I will say that I can appreciate the desire to deprecate setfenv and getfenv. There is a highly-legitimate use for setfenv with respect to sandboxing, but this can better be dealt with as part of the load process. The other uses for these functions seem to be more like the sort of tricks one sees in FORTH leveraging fairly detailed knowledge about the runtime model and as such they feel out of harmony with the rest of the language. One of the things I dislike about the module function changing the environment is that it doesn't have a scope limit. That's fixed with 5.2's lexical environments except that it isn't for compatibility reasons.

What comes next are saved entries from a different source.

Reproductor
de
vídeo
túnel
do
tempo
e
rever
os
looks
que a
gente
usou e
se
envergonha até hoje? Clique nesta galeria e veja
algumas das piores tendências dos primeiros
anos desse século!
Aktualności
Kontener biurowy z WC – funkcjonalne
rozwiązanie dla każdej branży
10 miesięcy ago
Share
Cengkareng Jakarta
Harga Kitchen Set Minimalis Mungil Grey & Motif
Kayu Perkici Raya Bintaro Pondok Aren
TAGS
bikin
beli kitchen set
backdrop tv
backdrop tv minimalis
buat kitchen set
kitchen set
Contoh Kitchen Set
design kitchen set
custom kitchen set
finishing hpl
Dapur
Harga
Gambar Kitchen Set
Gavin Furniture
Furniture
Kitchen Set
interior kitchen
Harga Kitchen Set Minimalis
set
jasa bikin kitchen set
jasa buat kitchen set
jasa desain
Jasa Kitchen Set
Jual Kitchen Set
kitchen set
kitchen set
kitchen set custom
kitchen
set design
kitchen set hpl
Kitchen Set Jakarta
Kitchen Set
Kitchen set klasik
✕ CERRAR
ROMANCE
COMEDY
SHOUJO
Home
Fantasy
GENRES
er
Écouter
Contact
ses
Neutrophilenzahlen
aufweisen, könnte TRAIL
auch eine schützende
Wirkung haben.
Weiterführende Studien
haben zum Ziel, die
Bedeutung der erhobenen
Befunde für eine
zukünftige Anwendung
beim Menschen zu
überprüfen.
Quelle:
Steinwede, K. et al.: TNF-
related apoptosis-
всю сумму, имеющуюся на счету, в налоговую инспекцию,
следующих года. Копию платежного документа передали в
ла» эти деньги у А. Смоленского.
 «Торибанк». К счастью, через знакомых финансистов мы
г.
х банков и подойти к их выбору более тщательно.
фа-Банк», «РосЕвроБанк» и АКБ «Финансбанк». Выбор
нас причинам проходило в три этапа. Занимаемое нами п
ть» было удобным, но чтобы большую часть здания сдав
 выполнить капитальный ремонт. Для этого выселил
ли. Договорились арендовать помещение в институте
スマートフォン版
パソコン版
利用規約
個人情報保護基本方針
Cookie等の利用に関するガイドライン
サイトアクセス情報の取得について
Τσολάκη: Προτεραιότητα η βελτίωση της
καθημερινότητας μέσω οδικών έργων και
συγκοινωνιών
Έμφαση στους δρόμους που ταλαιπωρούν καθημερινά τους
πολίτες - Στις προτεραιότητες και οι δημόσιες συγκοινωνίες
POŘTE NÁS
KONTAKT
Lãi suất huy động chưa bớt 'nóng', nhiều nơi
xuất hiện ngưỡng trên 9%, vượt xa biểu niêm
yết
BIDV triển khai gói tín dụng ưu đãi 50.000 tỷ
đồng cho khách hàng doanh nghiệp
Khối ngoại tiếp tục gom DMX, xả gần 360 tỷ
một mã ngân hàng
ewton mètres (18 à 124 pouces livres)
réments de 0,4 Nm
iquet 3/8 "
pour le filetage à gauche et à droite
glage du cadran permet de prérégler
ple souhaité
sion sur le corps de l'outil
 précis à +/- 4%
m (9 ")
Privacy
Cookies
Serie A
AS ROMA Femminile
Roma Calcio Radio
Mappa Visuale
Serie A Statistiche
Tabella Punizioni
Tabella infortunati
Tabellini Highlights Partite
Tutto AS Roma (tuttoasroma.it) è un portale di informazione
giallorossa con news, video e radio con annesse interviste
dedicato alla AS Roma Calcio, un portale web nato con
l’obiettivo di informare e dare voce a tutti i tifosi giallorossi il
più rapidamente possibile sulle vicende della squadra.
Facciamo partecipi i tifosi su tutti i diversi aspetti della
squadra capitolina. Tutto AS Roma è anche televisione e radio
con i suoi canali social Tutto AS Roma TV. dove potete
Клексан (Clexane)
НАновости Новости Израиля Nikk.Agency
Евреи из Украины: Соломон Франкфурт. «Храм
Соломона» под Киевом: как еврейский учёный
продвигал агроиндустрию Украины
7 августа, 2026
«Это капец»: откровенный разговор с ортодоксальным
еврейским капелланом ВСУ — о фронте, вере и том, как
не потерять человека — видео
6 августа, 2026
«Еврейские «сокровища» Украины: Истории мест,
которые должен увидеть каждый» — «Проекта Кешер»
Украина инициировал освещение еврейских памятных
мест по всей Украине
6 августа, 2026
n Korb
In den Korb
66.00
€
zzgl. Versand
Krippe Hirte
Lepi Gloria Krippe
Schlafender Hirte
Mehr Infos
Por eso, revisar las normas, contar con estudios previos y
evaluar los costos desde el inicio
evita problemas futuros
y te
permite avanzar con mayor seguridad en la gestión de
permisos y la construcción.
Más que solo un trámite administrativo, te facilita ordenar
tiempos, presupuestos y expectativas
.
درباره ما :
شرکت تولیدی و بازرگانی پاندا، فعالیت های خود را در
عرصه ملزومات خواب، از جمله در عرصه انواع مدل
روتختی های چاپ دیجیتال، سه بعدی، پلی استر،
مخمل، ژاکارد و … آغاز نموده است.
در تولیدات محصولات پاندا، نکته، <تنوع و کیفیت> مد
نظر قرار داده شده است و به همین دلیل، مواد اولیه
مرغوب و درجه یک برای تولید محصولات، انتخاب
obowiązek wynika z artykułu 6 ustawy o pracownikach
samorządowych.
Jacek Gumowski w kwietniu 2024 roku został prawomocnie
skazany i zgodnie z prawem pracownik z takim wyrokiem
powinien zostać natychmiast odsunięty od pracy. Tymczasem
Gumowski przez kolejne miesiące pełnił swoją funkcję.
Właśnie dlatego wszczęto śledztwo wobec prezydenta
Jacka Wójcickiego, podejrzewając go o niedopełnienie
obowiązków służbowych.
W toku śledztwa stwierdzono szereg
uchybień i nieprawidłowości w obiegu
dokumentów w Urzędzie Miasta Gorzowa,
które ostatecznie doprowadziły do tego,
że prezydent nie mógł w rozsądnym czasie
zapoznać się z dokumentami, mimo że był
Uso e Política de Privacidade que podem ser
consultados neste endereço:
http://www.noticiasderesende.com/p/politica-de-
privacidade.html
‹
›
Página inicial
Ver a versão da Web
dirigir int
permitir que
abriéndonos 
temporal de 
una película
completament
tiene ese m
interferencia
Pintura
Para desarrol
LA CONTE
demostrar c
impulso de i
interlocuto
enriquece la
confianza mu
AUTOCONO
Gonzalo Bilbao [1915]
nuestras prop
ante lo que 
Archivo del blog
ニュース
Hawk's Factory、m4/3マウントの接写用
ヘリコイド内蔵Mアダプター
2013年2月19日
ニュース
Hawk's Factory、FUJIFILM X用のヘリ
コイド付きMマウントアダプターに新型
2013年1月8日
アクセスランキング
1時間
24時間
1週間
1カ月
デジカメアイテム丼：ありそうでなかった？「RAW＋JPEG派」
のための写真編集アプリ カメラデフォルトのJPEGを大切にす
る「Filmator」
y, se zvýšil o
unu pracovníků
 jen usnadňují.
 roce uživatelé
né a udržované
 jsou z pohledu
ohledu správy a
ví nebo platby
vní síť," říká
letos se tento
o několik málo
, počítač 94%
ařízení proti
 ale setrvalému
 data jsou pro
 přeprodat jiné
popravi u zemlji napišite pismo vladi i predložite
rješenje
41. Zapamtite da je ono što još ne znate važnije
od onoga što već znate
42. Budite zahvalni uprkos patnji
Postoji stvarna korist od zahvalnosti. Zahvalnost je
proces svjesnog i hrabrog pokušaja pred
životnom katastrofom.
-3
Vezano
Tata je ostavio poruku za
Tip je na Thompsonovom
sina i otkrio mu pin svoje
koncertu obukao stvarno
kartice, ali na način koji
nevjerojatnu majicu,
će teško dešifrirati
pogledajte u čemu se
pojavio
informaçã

Maybe we will start writing object methods as in self do ... end. However, I rather like the explicitness of referencing self because it makes it clear which values are coming from where. Furthermore, since in self blows away all other access to globals, one had better have made sure to import them into lexically scoped locals first. That's arguably a good thing to do in many cases for performance reasons, but it is also a subtlety likely to cause people to spend more time debugging trying to figure out why the call to print in their object method doesn't work. Finally, the code "in self do method() end" will look the method up in self, but it won't pass self to it when it calls it. If one wants to go this route, I think one gets driven fairly rapidly to something like JavaScript's implicit "this" and all of the bizarre behavior that engenders. Just don't go there.

So, that leaves the case of filling out tables with additional values. In addition to the need for global-by-default in a REPL context, config files are probably one of the other big arguments for global-by-default and custom environments for loaded scripts. But is code in the midst of a script really like a config file?

What we seem to be aiming for has more to do with easy table construction. When we build a module, we want to populate the corresponding table with the functions for the module. But if this is really the case, then there are lots of other examples (e.g., Aranha) of how to extend Lua's syntax to make table construction easier. The table scope proposals (http://lua-users.org/wiki/TableScope) also attack some of these problems. Both of these seem more useful than the lexical environments in 5.2 because they preserve the existing environment to at least some extent. At the very least, if this about table construction, then the lexical environments construct should probably be an expression rather than a statement and should return the environment -- e.g., let me write something like:

	package.register "stuff" {

		function foo() end

		function baz() end

		if its_dark_outside() then -- its_dark_outside should be able to be a global reference
			function firefly() end
		end

	}

Actually, if we look at table scopes and we look at extended table construction syntax, what we see is that there is an interesting complementarity between temporarily adding access to an additional set of global names (reading -- e.g., the table scopes case) and making it more convenient to set fields in a table being constructed (writing -- e.g., the module case).

Another direction to look on this front is toward dynamically scoped variables. The reason to read from globals is frequently because it is too cumbersome to pass everything as a parameter. The logical end point for that seems to be something like the PostScript dictionary stack. When we read a global variable, we start at the top of the stack and start looking for a definition. When we write a global variable, we write it into the topmost entry on the stack. This actually turns out to be quite powerful and makes various pieces of code much easier to repurpose because one can redefine the values of the globals they use on a limited basis. I can imagine a really interesting synergy between lexically scoped variables and dynamic variables handled via a table stack. I also, however, don't know how this would interact with sandboxing unless the equivalent of setfenv was assigning the table stack for a function.

As things stand in 5.2, however, the in statement feels like a less successful (because of the problems with completely hiding the containing environment) version of the Pascal WITH statement which Wirth dropped by the time he got to Oberon. (The Oberon WITH does a typecast.)

But maybe I'm just missing the use case and I look forward to being enlightened.